:: Material supplied ::

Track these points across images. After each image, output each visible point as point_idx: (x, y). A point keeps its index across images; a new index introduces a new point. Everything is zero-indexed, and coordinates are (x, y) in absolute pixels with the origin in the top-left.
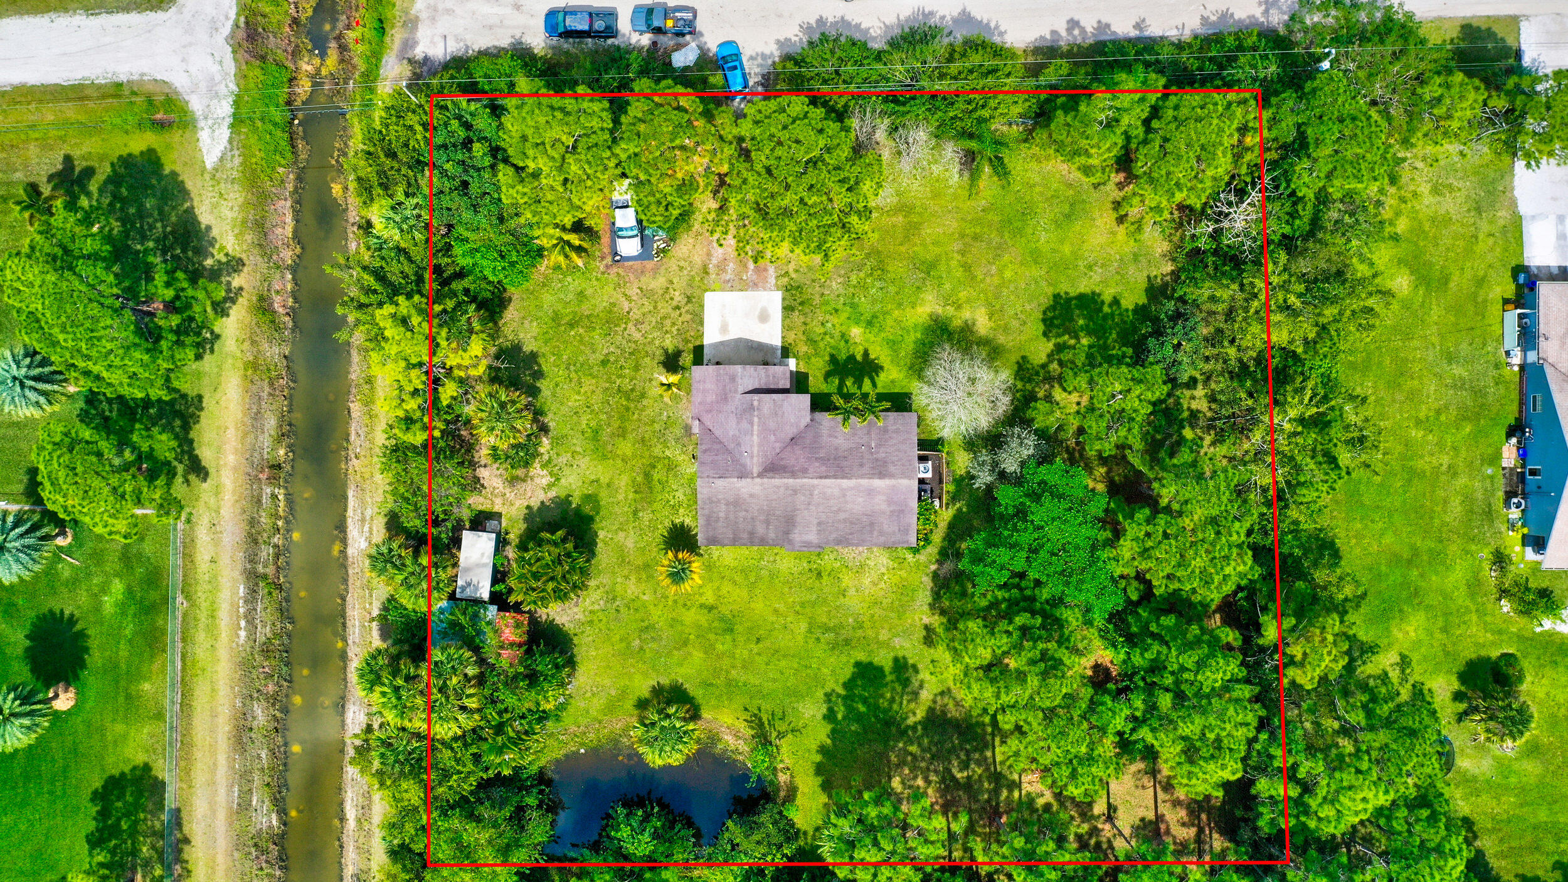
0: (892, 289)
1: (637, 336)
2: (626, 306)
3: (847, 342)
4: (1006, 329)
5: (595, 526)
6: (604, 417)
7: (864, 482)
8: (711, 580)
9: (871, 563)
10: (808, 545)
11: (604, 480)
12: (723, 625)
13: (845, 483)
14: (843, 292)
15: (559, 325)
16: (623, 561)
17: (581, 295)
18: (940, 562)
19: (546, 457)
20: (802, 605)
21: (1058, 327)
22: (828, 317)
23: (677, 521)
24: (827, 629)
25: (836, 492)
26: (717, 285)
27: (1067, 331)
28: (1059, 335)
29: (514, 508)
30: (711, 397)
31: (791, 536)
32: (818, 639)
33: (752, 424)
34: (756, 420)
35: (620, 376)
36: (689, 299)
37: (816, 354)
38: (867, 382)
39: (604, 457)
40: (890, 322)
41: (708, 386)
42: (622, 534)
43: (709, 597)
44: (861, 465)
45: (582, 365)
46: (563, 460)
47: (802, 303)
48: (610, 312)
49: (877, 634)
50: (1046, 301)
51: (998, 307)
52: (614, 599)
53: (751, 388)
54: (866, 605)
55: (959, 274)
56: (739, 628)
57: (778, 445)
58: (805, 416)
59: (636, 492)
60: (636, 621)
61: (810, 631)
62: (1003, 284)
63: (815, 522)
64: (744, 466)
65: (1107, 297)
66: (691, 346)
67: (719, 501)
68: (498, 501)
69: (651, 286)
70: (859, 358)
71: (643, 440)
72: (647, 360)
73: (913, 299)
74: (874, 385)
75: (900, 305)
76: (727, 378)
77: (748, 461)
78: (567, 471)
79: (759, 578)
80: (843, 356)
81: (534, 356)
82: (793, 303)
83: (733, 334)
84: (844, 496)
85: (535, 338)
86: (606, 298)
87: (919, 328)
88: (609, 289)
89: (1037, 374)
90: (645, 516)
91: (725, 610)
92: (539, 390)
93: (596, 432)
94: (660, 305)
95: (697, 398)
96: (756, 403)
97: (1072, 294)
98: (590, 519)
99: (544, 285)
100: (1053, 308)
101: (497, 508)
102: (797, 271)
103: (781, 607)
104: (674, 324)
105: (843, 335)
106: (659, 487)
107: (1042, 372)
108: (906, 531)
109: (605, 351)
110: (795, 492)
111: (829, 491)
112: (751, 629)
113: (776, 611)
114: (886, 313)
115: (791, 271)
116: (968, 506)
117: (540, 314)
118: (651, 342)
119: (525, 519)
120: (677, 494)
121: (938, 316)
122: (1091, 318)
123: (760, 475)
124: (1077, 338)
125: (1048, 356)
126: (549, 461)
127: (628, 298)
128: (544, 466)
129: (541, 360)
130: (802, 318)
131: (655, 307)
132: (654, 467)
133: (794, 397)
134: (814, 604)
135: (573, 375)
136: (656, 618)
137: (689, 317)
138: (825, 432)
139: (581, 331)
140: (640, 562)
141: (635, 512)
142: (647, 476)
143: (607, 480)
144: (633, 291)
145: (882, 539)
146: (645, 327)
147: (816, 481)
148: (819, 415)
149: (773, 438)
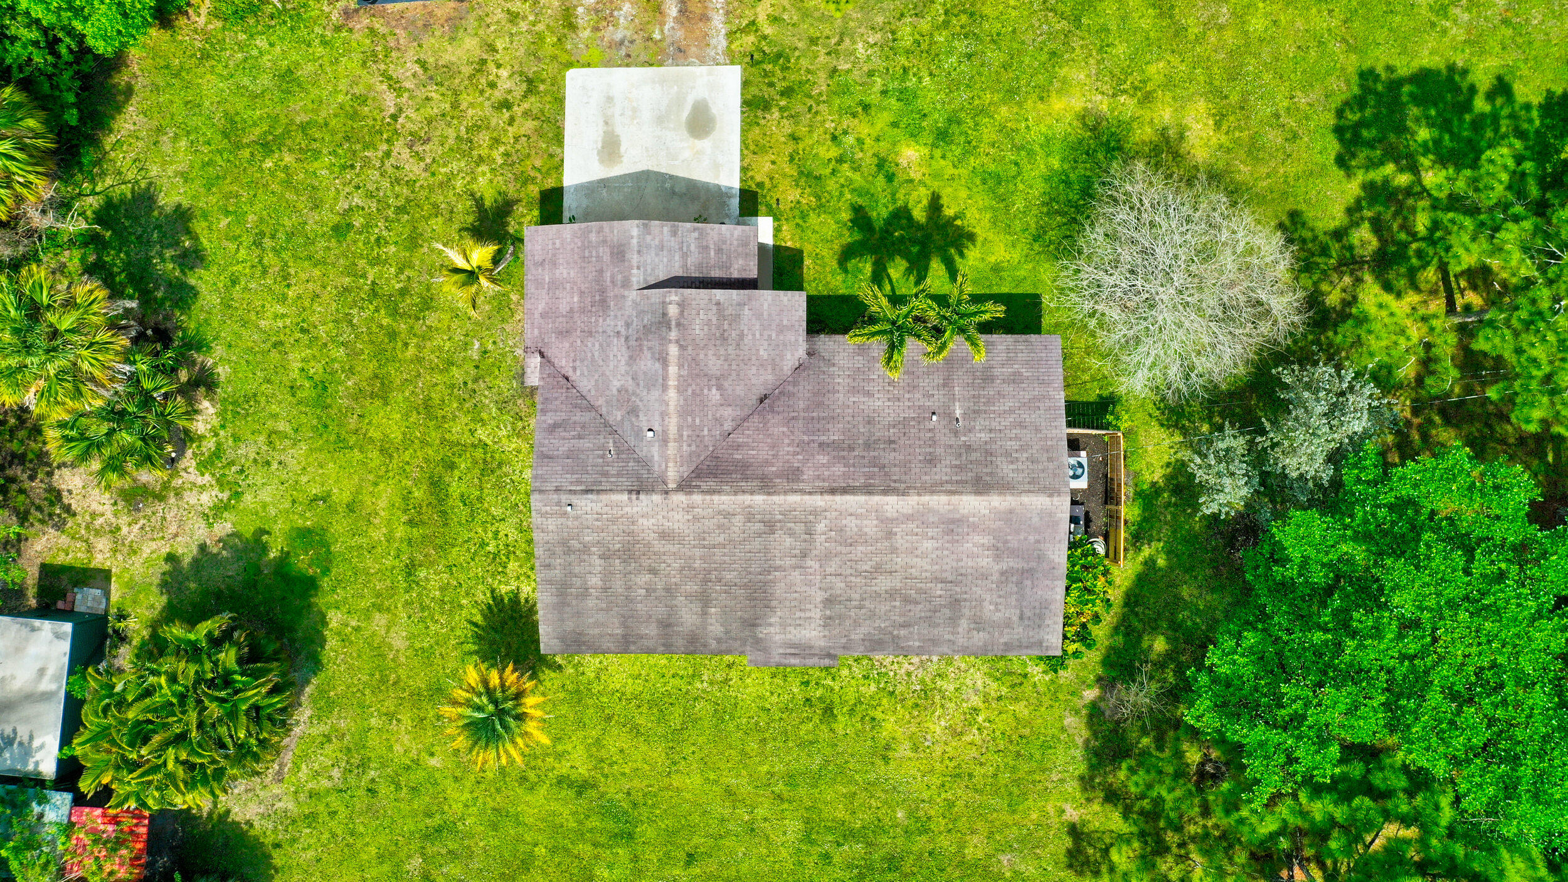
0: (995, 57)
1: (413, 169)
2: (390, 102)
3: (890, 178)
4: (1254, 150)
5: (321, 601)
6: (340, 353)
7: (939, 502)
8: (581, 724)
9: (949, 687)
10: (802, 650)
11: (341, 495)
12: (611, 825)
13: (892, 504)
14: (879, 63)
15: (238, 146)
16: (383, 680)
17: (287, 78)
18: (1106, 683)
19: (210, 444)
20: (791, 779)
21: (1371, 145)
22: (847, 122)
23: (504, 589)
24: (850, 834)
25: (871, 527)
26: (595, 53)
27: (1393, 154)
28: (1372, 164)
29: (138, 561)
30: (568, 300)
31: (762, 632)
32: (827, 857)
33: (664, 360)
34: (673, 350)
35: (375, 262)
36: (531, 85)
37: (821, 207)
38: (937, 267)
39: (341, 444)
40: (988, 133)
41: (562, 272)
42: (380, 620)
43: (578, 764)
44: (931, 461)
45: (290, 235)
46: (247, 452)
47: (787, 92)
48: (354, 116)
49: (962, 845)
50: (1343, 88)
51: (1234, 98)
52: (364, 765)
53: (662, 276)
54: (936, 781)
55: (1146, 23)
56: (644, 831)
57: (728, 412)
58: (797, 345)
59: (411, 523)
60: (414, 814)
61: (808, 838)
62: (1247, 46)
63: (820, 596)
64: (644, 463)
65: (1482, 77)
66: (534, 190)
67: (586, 549)
68: (103, 544)
69: (446, 58)
70: (919, 214)
71: (427, 405)
72: (437, 223)
73: (1041, 79)
74: (953, 273)
75: (1012, 92)
76: (605, 253)
77: (655, 451)
78: (257, 477)
79: (691, 720)
80: (880, 213)
81: (182, 217)
82: (768, 92)
83: (632, 161)
84: (890, 535)
85: (185, 177)
86: (343, 85)
87: (1057, 146)
88: (351, 64)
89: (1325, 251)
90: (433, 579)
91: (613, 790)
92: (193, 292)
93: (322, 387)
94: (465, 100)
95: (539, 302)
96: (673, 311)
97: (1403, 71)
98: (310, 585)
99: (206, 56)
100: (1360, 102)
101: (100, 559)
102: (775, 20)
103: (744, 787)
104: (496, 141)
105: (881, 164)
106: (463, 512)
107: (1335, 248)
108: (1036, 618)
109: (342, 205)
110: (770, 526)
111: (851, 523)
112: (672, 833)
113: (729, 792)
114: (982, 111)
115: (762, 19)
116: (1169, 552)
117: (196, 121)
118: (446, 183)
119: (164, 585)
120: (504, 528)
121: (1099, 119)
122: (1445, 125)
123: (684, 486)
124: (1414, 168)
125: (1349, 211)
126: (217, 454)
127: (395, 85)
128: (204, 466)
129: (199, 226)
130: (788, 127)
131: (455, 105)
132: (452, 466)
133: (766, 297)
134: (815, 779)
135: (270, 258)
136: (458, 808)
137: (530, 125)
138: (842, 381)
139: (288, 159)
140: (420, 682)
141: (410, 569)
142: (436, 485)
143: (346, 497)
144: (406, 70)
145: (979, 638)
146: (431, 150)
147: (819, 501)
148: (827, 343)
149: (715, 395)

:: Problem requirements ::
Reproduce every line of the records above word for word, leaving out the pictures.

:: Problem solution ::
Track these points across images. After each image, output each visible point as point_idx: (x, y). A point keeps its index across images; a new index introduces a new point. Everything is zero-indexed, and coordinates are (x, y) in absolute pixels with the origin in the top-left.
0: (892, 289)
1: (637, 336)
2: (626, 306)
3: (847, 342)
4: (1006, 329)
5: (595, 526)
6: (604, 417)
7: (864, 482)
8: (711, 580)
9: (871, 563)
10: (808, 545)
11: (604, 480)
12: (723, 625)
13: (845, 483)
14: (843, 292)
15: (559, 325)
16: (623, 561)
17: (581, 295)
18: (940, 562)
19: (546, 457)
20: (802, 605)
21: (1058, 327)
22: (828, 317)
23: (677, 521)
24: (827, 629)
25: (836, 492)
26: (717, 285)
27: (1067, 331)
28: (1059, 335)
29: (514, 508)
30: (711, 397)
31: (791, 536)
32: (818, 639)
33: (752, 424)
34: (756, 420)
35: (620, 376)
36: (689, 299)
37: (816, 354)
38: (867, 382)
39: (604, 457)
40: (890, 322)
41: (708, 386)
42: (622, 534)
43: (709, 597)
44: (861, 465)
45: (582, 365)
46: (563, 460)
47: (802, 303)
48: (610, 312)
49: (877, 634)
50: (1046, 301)
51: (998, 307)
52: (614, 599)
53: (751, 388)
54: (866, 605)
55: (959, 274)
56: (739, 628)
57: (778, 445)
58: (805, 416)
59: (636, 492)
60: (636, 621)
61: (810, 631)
62: (1003, 284)
63: (815, 522)
64: (744, 466)
65: (1107, 297)
66: (691, 346)
67: (719, 501)
68: (498, 501)
69: (651, 286)
70: (859, 358)
71: (643, 440)
72: (647, 360)
73: (913, 299)
74: (874, 385)
75: (900, 305)
76: (727, 378)
77: (748, 461)
78: (567, 471)
79: (759, 578)
80: (843, 356)
81: (534, 356)
82: (793, 303)
83: (733, 334)
84: (844, 496)
85: (535, 338)
86: (606, 298)
87: (919, 328)
88: (609, 289)
89: (1037, 374)
90: (645, 516)
91: (725, 610)
92: (539, 390)
93: (596, 432)
94: (660, 305)
95: (697, 398)
96: (756, 403)
97: (1072, 294)
98: (590, 519)
99: (544, 285)
100: (1053, 308)
101: (497, 508)
102: (797, 271)
103: (781, 607)
104: (674, 324)
105: (843, 335)
106: (659, 487)
107: (1042, 372)
108: (906, 531)
109: (605, 351)
110: (795, 492)
111: (829, 491)
112: (751, 629)
113: (776, 611)
114: (886, 313)
115: (791, 271)
116: (968, 506)
117: (540, 314)
118: (651, 342)
119: (525, 519)
120: (677, 494)
121: (938, 316)
122: (1091, 318)
123: (760, 475)
124: (1077, 338)
125: (1048, 356)
126: (549, 461)
127: (628, 298)
128: (544, 466)
129: (541, 360)
130: (802, 318)
131: (655, 307)
132: (654, 467)
133: (794, 397)
134: (814, 604)
135: (573, 375)
136: (656, 618)
137: (689, 317)
138: (825, 432)
139: (581, 331)
140: (640, 562)
141: (635, 512)
142: (647, 476)
143: (607, 480)
144: (633, 291)
145: (882, 539)
146: (645, 327)
147: (816, 481)
148: (819, 415)
149: (773, 438)
0: (995, 57)
1: (413, 169)
2: (390, 102)
3: (890, 178)
4: (1254, 150)
5: (321, 601)
6: (340, 353)
7: (939, 502)
8: (581, 724)
9: (949, 687)
10: (802, 650)
11: (341, 495)
12: (611, 825)
13: (892, 504)
14: (879, 63)
15: (238, 146)
16: (383, 680)
17: (287, 78)
18: (1106, 683)
19: (210, 444)
20: (791, 779)
21: (1371, 145)
22: (847, 122)
23: (504, 589)
24: (850, 834)
25: (871, 527)
26: (595, 53)
27: (1393, 154)
28: (1372, 164)
29: (138, 561)
30: (568, 300)
31: (762, 632)
32: (827, 857)
33: (664, 360)
34: (673, 350)
35: (375, 262)
36: (531, 85)
37: (821, 207)
38: (937, 267)
39: (341, 444)
40: (988, 133)
41: (562, 272)
42: (380, 620)
43: (578, 764)
44: (931, 461)
45: (290, 235)
46: (247, 452)
47: (787, 92)
48: (354, 116)
49: (962, 845)
50: (1343, 88)
51: (1234, 98)
52: (364, 765)
53: (662, 276)
54: (936, 781)
55: (1146, 23)
56: (644, 831)
57: (728, 412)
58: (797, 345)
59: (411, 523)
60: (414, 814)
61: (808, 838)
62: (1247, 46)
63: (820, 596)
64: (644, 463)
65: (1482, 77)
66: (534, 190)
67: (586, 549)
68: (103, 544)
69: (446, 58)
70: (919, 214)
71: (427, 405)
72: (437, 223)
73: (1041, 79)
74: (953, 273)
75: (1012, 92)
76: (605, 253)
77: (655, 451)
78: (257, 477)
79: (691, 720)
80: (880, 213)
81: (182, 217)
82: (768, 92)
83: (632, 161)
84: (890, 535)
85: (185, 177)
86: (343, 85)
87: (1057, 146)
88: (351, 64)
89: (1325, 251)
90: (433, 579)
91: (613, 790)
92: (193, 292)
93: (322, 387)
94: (465, 100)
95: (539, 302)
96: (673, 311)
97: (1403, 71)
98: (310, 585)
99: (206, 56)
100: (1360, 102)
101: (100, 559)
102: (775, 20)
103: (744, 787)
104: (496, 141)
105: (881, 164)
106: (463, 512)
107: (1335, 248)
108: (1036, 618)
109: (342, 205)
110: (770, 526)
111: (851, 523)
112: (672, 833)
113: (729, 792)
114: (982, 111)
115: (762, 19)
116: (1169, 552)
117: (196, 121)
118: (446, 183)
119: (164, 585)
120: (504, 528)
121: (1099, 119)
122: (1445, 125)
123: (684, 486)
124: (1414, 168)
125: (1349, 211)
126: (217, 454)
127: (395, 85)
128: (204, 466)
129: (199, 226)
130: (788, 127)
131: (455, 105)
132: (452, 466)
133: (766, 297)
134: (815, 779)
135: (270, 258)
136: (458, 808)
137: (530, 125)
138: (842, 381)
139: (288, 159)
140: (420, 682)
141: (410, 569)
142: (436, 485)
143: (346, 497)
144: (406, 70)
145: (979, 638)
146: (431, 150)
147: (819, 501)
148: (827, 343)
149: (715, 395)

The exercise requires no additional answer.